Uberização
A despeito de eu me considerar um neoliberal no sentido mais estrito da palavra, um filme de Ken Loach sacudiu minhas convicções como nenhum livro ou artigo poderia ter feito ultimamente. Trata-se de "Sorry we missed you" (foto), em cartaz em várias salas de cinema parisienses, nesses dias que antecedem a greve geral convocada pelos sindicatos para o próximo dia 5, que vai paralisar a França.
Do que trata? Pois bem, Ricky e a esposa Abby vivem com um casal de filhos em Newcaste, Inglaterra, e encaram uma vida duríssima. Ela cuida de pessoas idosas em domicílio, muitas delas senis, e ele gravita em torno de um mundo de biscates que não parece acenar com qualquer perspectiva de amanhã. O sonho da casa própria se esfuma a cada dia e, de repente, chega a hora de mudar de rumos.
Mais precisamente quando Ricky vai trabalhar na PDF, uma operadora de logística que está na vanguarda da revolução do numérico. Disposto a enfrentar ao volante 14 horas de trabalho ao dia, seis vezes por semana, Ricky convence a esposa a vender o carro para que ele possa comprar a van de serviço, o que onera ainda mais o duro cotidiano de Abby, agora sujeita a ônibus.
Teoricamente sem chefe e, evidentemente, sem quaisquer direitos de ordem trabalhista, tudo parece se encaminhar bem. Só depende dele. Dotado de um navegador que o orienta quanto à logística de entregas, Ricky não tem tempo a perder. E até uma garrafinha leva no porta-mala porque, como logo constata, fazer uma pausa para urinar é um luxo a que não pode se dar com frequência.
Ocorre que as pessoas não são máquinas. Mesmo sabendo que mais tarde ele pode, em tese, alargar sua base de negócios, recrutando outros tantos Rickies periféricos como ele, eis que as intercorrências do dia a dia começam a apresentar uma fatura salgada. Ausentes da vida dos filhos, Ricky e Abby lidam agora com problemas novos. E a exaustão física e mental em nada ajudam a torná-los mais fáceis.
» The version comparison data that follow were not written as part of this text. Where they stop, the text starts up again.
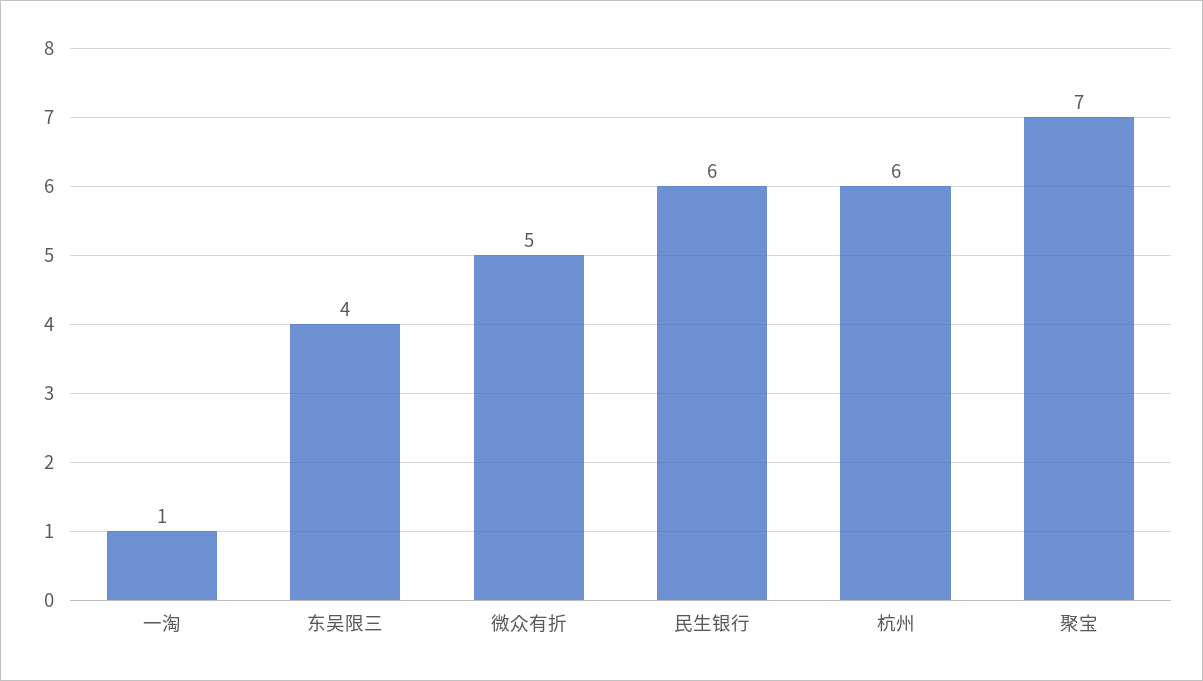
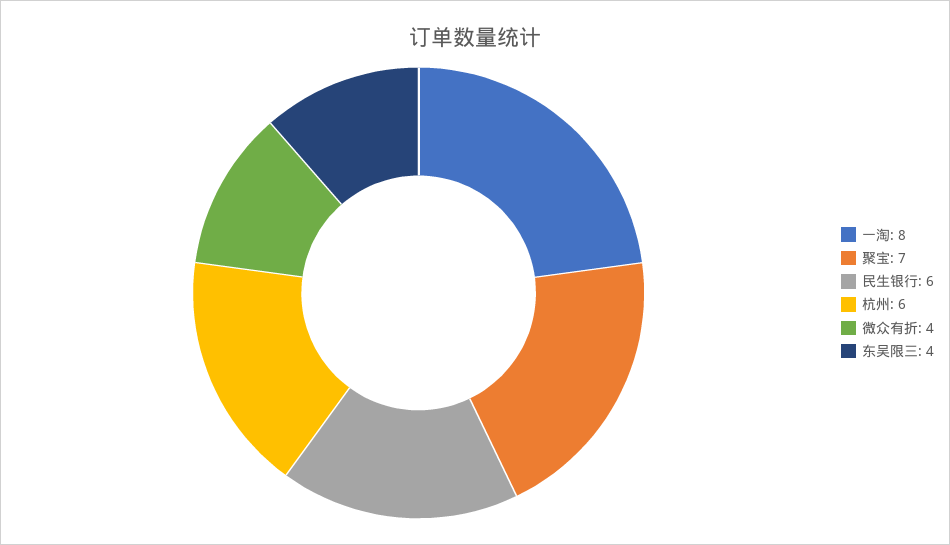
  {
-   "一淘": 1,
+   "一淘": 8,
    "东吴限三": 4,
-   "微众有折": 5,
+   "微众有折": 4,
    "民生银行": 6,
    "杭州": 6,
    "聚宝": 7
  }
Sem uma rede de proteção que possa ampará-los em momentos de estresse e desespero, cada vez que Ricky tem um problema, o "sistema" prevê sanções monetárias em cascata que, ao fim e ao cabo, corroem seus suados proventos, e alimentam um ciclo vicioso sem fim em que a vida vira um cassino. E, como tal, todas as probabilidades estão de um lado da banca, levando a parte recalcitrante à ruína física, mental e financeira.
Não há dúvida que é um cenário inquietante. Da próxima vez que você ver esses rapazes levando às costas aqueles imensos caixotes de comida ao guidão de uma motocicleta, você vai parar para pensar no filme. Emblemático da desregulação do mercado de trabalho britânico, e agora universal, eis a arte nos ajudando a refletir sobre essa armadilha sinuosa da economia colaborativa. Não percam.